Source data
□ □ □

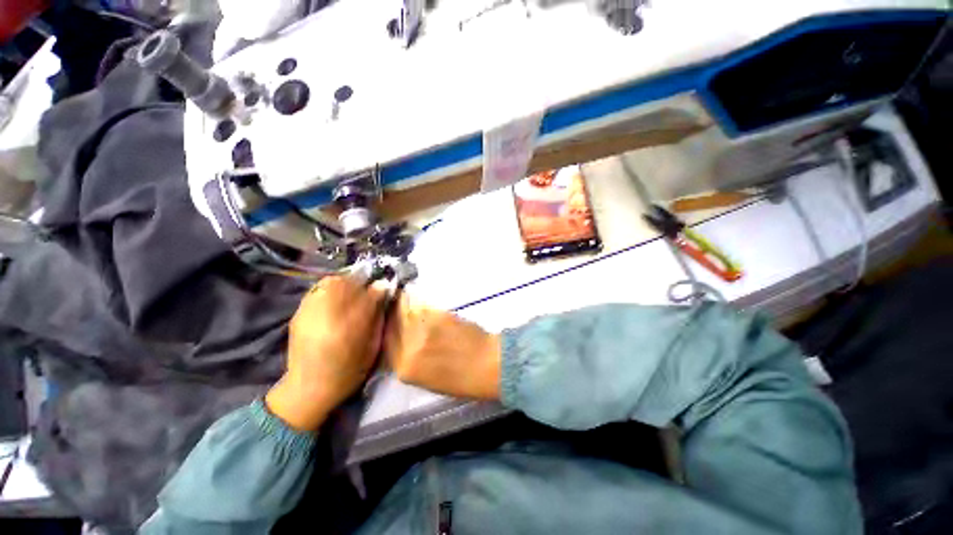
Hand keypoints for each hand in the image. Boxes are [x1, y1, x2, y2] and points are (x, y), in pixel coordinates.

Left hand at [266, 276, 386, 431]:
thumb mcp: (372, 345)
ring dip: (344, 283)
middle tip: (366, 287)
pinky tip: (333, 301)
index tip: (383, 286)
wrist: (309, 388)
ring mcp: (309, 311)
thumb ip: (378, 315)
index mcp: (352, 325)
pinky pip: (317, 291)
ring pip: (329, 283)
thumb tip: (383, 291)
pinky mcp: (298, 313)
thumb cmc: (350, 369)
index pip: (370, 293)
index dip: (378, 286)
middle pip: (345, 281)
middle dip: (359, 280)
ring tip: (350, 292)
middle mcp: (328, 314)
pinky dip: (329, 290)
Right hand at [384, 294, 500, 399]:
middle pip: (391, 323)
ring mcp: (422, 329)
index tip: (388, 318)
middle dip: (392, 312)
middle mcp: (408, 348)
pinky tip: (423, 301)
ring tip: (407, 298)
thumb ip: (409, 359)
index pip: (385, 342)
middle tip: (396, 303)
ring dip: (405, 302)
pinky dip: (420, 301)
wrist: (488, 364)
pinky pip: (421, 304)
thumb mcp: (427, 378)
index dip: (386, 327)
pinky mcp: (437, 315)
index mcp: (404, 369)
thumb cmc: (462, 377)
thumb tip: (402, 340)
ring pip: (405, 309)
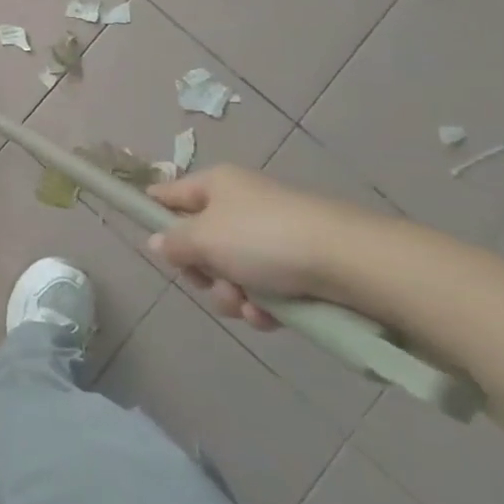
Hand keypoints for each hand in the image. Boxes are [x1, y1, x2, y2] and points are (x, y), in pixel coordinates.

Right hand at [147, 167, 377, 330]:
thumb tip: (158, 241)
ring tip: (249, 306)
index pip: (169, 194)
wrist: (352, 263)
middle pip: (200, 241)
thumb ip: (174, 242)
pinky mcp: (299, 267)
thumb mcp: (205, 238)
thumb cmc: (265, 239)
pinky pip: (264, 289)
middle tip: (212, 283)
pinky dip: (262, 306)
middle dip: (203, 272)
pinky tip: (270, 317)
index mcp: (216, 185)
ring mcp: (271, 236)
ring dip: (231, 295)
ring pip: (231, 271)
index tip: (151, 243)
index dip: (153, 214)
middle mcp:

□ □ □

**TASK GOAL**
Pictures aside, repeat every entry exactly as written.

**RESPONSE TO THE EXERCISE**
Hand keypoints for each hand in the image. Boxes are [x1, y1, x2, y2] and points are (x, y), in pixel coordinates.

Left hand at [266, 276, 386, 431]:
thumb mcp: (372, 345)
ring dip: (344, 283)
middle tip: (366, 287)
pinky tip: (333, 301)
index tip: (383, 286)
wrist: (309, 388)
ring mcp: (309, 311)
thumb ip: (378, 315)
index mcp: (352, 325)
pinky pip: (317, 291)
ring pip: (329, 283)
thumb tip: (383, 291)
pinky mcp: (298, 313)
thumb cmc: (350, 369)
index pip: (370, 293)
index dip: (378, 286)
middle pip: (345, 281)
middle dip: (359, 280)
ring tip: (350, 292)
middle mcp: (328, 314)
pinky dip: (329, 290)
Right hand at [384, 294, 500, 399]:
middle pip: (391, 323)
ring mcp: (422, 329)
index tip: (388, 318)
middle dip: (392, 312)
middle mcp: (408, 348)
pinky tip: (423, 301)
ring tip: (407, 298)
thumb ip: (409, 359)
index pip: (385, 342)
middle tip: (396, 303)
ring dip: (405, 302)
pinky dip: (420, 301)
wrist: (488, 364)
pinky pip: (421, 304)
thumb mcp: (427, 378)
index dip: (386, 327)
pinky mcp: (437, 315)
index mcp: (404, 369)
thumb cmc: (462, 377)
thumb tip: (402, 340)
ring pip: (405, 309)
Hand keypoints for each hand in the image. Boxes are [x1, y1, x2, y2] and points are (x, y), in pixel coordinates.

Right hand at [147, 167, 377, 330]:
thumb tip: (158, 241)
ring tip: (249, 306)
index pip: (169, 194)
wrist: (352, 263)
middle pip: (200, 241)
thumb ip: (174, 242)
pinky mcp: (299, 267)
thumb mcp: (205, 238)
thumb cmc: (265, 239)
pinky pip: (264, 289)
middle tip: (212, 283)
pinky dip: (262, 306)
middle dip: (203, 272)
pinky tip: (270, 317)
index mcp: (216, 185)
ring mcp: (271, 236)
ring dip: (231, 295)
ring pip: (231, 271)
index tip: (151, 243)
index dip: (153, 214)
middle mcp:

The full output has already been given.